Abstract

The aim of this study was to evaluate the efficacy of consecutive facet medial branch (FMB) radiofrequency denervation (RFD) and dorsal root ganglion pulse radiofrequency (DRG PRF) therapy in patients with chronic lumbar facet joint pain. The study included 27 patients with chronic lumbar pain who had ≥50% pain reduction after FMB block for suspected lumbar facet syndrome and subsequently underwent FMB RFD together with PRF to the adjacent DRG. The patients were retrospectively analyzed in terms of age, gender, pre-procedure symptom duration, history of previous back surgery, FMB RFD and DRG PRF level and side, and numerical rating scale scores immediately before and at 1, 3, and 6 months after the procedure, and subjective pain reduction at 6 months post-treatment. Treatment success was defined as ≥50% subjective pain reduction at 6 months. A total of 19 women and 8 men with a mean age of 57.7±12.4 years were analyzed. Twenty patients (74.1%) had no prior history of low back surgery.

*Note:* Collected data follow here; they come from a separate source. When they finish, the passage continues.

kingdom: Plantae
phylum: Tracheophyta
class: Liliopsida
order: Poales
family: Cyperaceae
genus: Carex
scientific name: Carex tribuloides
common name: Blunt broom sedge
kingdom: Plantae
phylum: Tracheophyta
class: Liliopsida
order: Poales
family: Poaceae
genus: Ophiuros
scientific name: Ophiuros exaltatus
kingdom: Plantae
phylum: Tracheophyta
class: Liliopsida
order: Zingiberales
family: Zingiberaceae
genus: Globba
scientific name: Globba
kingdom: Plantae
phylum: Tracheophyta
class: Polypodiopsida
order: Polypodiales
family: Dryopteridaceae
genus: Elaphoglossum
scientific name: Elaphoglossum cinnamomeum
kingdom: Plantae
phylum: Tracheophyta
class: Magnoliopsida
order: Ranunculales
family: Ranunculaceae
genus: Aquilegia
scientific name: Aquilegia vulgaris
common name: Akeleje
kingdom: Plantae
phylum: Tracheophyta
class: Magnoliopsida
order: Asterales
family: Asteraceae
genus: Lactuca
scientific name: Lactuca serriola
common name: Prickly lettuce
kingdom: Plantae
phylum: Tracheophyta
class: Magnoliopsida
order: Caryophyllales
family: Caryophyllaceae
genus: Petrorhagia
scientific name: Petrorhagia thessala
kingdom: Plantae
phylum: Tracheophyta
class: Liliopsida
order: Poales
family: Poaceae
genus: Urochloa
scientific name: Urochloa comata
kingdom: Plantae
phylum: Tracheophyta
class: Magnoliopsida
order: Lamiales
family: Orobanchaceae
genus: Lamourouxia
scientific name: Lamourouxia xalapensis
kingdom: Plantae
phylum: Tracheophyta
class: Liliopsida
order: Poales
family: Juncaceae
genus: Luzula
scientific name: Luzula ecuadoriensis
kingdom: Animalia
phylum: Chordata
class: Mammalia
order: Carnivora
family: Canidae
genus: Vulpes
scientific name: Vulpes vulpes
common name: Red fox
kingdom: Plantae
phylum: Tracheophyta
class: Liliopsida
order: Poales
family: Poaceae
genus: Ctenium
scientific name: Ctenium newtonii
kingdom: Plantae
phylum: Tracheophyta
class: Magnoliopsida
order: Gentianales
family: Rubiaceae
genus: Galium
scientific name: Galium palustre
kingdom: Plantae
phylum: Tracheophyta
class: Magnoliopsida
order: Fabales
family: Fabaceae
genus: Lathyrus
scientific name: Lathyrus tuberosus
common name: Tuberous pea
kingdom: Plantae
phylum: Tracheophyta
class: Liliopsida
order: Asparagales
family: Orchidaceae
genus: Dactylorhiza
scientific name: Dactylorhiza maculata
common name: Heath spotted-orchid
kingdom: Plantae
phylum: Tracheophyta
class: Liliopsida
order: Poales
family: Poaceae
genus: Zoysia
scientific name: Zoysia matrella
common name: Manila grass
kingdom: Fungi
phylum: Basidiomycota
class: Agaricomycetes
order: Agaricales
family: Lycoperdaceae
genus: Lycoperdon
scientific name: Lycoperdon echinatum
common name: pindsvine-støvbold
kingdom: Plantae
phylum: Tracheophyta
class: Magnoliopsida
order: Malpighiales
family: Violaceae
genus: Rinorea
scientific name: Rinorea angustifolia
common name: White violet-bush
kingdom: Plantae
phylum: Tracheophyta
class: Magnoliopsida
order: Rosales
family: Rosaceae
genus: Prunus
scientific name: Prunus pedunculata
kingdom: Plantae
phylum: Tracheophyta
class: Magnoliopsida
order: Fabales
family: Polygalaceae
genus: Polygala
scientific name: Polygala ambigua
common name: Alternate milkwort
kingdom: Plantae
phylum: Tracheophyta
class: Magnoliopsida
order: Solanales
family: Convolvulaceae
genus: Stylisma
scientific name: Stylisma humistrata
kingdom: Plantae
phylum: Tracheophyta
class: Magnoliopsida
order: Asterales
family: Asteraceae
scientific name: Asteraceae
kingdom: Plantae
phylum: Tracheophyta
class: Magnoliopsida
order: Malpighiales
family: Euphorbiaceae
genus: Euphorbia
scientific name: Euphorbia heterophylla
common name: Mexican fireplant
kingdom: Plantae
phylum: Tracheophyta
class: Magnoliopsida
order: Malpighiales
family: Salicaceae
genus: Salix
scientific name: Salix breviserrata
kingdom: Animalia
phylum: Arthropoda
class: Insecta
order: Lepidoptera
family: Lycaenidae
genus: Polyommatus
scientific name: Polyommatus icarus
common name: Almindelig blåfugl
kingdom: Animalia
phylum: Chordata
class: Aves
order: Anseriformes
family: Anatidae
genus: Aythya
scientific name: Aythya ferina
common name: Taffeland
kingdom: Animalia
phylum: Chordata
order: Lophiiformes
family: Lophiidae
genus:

The success rate of the procedure in terms of subjective pain reduction at 6 months was 82.5% (n=25). The subjective percentage of pain reduction at post-procedure 6 months was significantly lower in patients with a pre-procedure symptom duration of 12 months or longer compared to those whose pre-procedure symptom duration was <12 months (p=0.04). Our study results show that the analgesic efficiency of DRG PRF added to FMD RFD treatment can be increased in patients with short symptom durations.